This isn’t really a question concerning CUDA, but rather a memory management issue I ran into while programming CUDA. I’m a novice in C programming and this is as far as I can see an error originating from faulty memory management. I’m used to java programming so this is quite new to me.
This is a function in my CUDA program and the idea is to run it several times in a for loop. It runs like it should the first time, but the second time it hangs on the line indicated by the comment in the code.

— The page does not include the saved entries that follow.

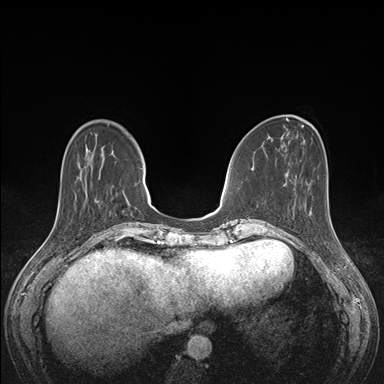
Breast MRI (dynamic contrast-enhanced), one axial slice. Slice 47 of 176 in the series (ordered by position). Dynamic contrast-enhanced series, time point 2 of 7 at this slice position (early post-contrast). 1.5 T. TE 1.5 ms, TR 4.1 ms. 1.1 mm slice thickness. 384 × 384 image matrix, field of view 320 × 320 mm. Female patient.
Outlined on this slice (semi-automatically segmented with operator editing):
- enhancing-tissue mask used for the functional tumour volume (all voxels passing the contrast-enhancement thresholds inside the analysis volume; usually the tumour): bounding box <294,199,329,216> (left, top, right, bottom; pixels)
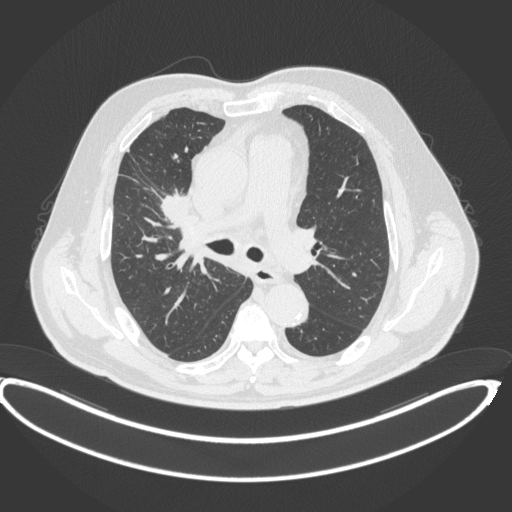
Chest CT, one axial slice; position 257 of 395 along the scan axis; reconstruction kernel B31f; lung window (W 1500 / L -600 HU); 1 mm slice thickness; 512 × 512 image matrix, field of view 448 × 448 mm. Patient: male, 62 years. From the clinical record (not read from this slice): clinical TNM (as recorded): T1c N3 M1c.
Outlined on this slice (bounding box drawn by a radiologist):
- lung tumour (recorded histology: adenocarcinoma): bounding box (x1, y1, x2, y2) in pixels: (157, 187, 195, 221)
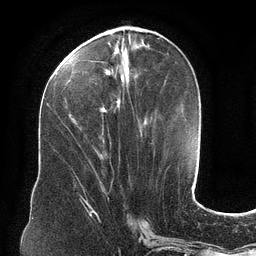
Breast MRI (dynamic contrast-enhanced), one axial slice. Slice 47 of 134 in the series (ordered by position). Cropped to one breast. Dynamic contrast-enhanced series, time point 2 of 6 at this slice position (early post-contrast). 3 T. TE 2.7 ms, TR 6.5 ms. 1.2 mm slice thickness. 256 × 256 image matrix, field of view 200 × 200 mm. Female patient.
Structures marked on this image (semi-automatic segmentation, software-assisted and operator-edited):
- enhancing-tissue mask used for the functional tumour volume (all voxels passing the contrast-enhancement thresholds inside the analysis volume; usually the tumour): bounding box [x1, y1, x2, y2] px = [64, 34, 146, 122]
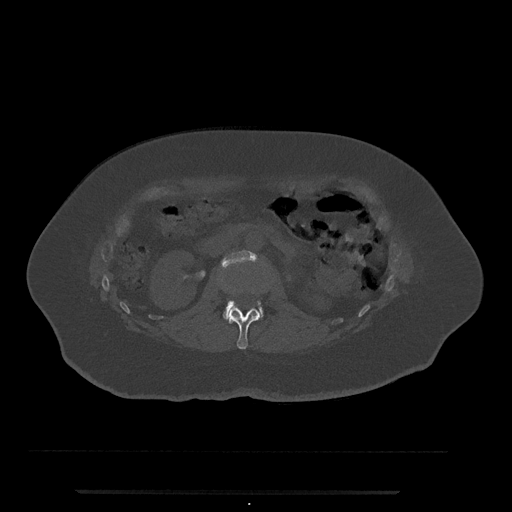
CT including the spine, one axial slice; position 73 of 797 along the scan axis; reconstruction kernel Br40s/3; 120 kVp; bone window (W 1800 / L 400 HU); 512 × 512 image matrix, field of view 440 × 440 mm. Patient: female, 51 years. Case-level facts recorded for this patient, not image findings: primary cancer: neuro; vertebrae with lytic lesions (as recorded): T8.
Outlined on this slice (semi-automatic segmentation, software-assisted and operator-edited):
- L1 vertebra: bounding box [x1, y1, x2, y2] px = [223, 307, 261, 350]
- L2 vertebra: [222, 250, 264, 318]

[codebox]int* calculateNewArray(int *oldMatrix, int oldSize, int oldRowLength, int newSize, int newRowLength, int newNumOfRows, int extraRows){
printf("Test3\n");
int *newMatrix_h, *newMatrix_d, *oldMatrix_d, *newMatrixReturned;
size_t newMSize = newSize*sizeof(int);
size_t oldMSize = oldSize*sizeof(int);
printf("Test4\n");
//Allocating space on the host for the result of the addition step
newMatrix_h = (int *)malloc(newMSize); //<--------------------------The program hangs on this line the second time the function is run
printf("Test5\n");
newMatrixReturned = (int *)malloc(newMSize);
//Allocating space on the device for the old and the new Matrix
cudaMalloc((void **) &newMatrix_d, newMSize);
cudaMalloc((void **) &oldMatrix_d, oldMSize);
//Initializing array on host
for(int i=0; i<newSize; i++){
newMatrix_h[i]=(int)0;
}
//Copying the old and the new Matrix to the device
cudaMemcpy(newMatrix_d, newMatrix_h, sizeof(int)*oldMSize, cudaMemcpyHostToDevice);
cudaMemcpy(oldMatrix_d, oldMatrix, sizeof(int)*oldMSize, cudaMemcpyHostToDevice);
//Computing execution configuration
int blockSize = 100;
int nBlocks = 1;
//Running the kernel which adds together the rows of the old matrix
addMatrix <<< nBlocks, blockSize >>> (oldMatrix_d, oldRowLength, newMatrix_d, newSize, newRowLength, newNumOfRows, extraRows);
printf("Test6\n");
//Copying the result back to the host
cudaMemcpy(newMatrixReturned, newMatrix_d, sizeof(int)*newMSize, cudaMemcpyDeviceToHost);
printf("Test7\n");
return newMatrixReturned;
}[/codebox]
What should I do to make this function run several times without failing?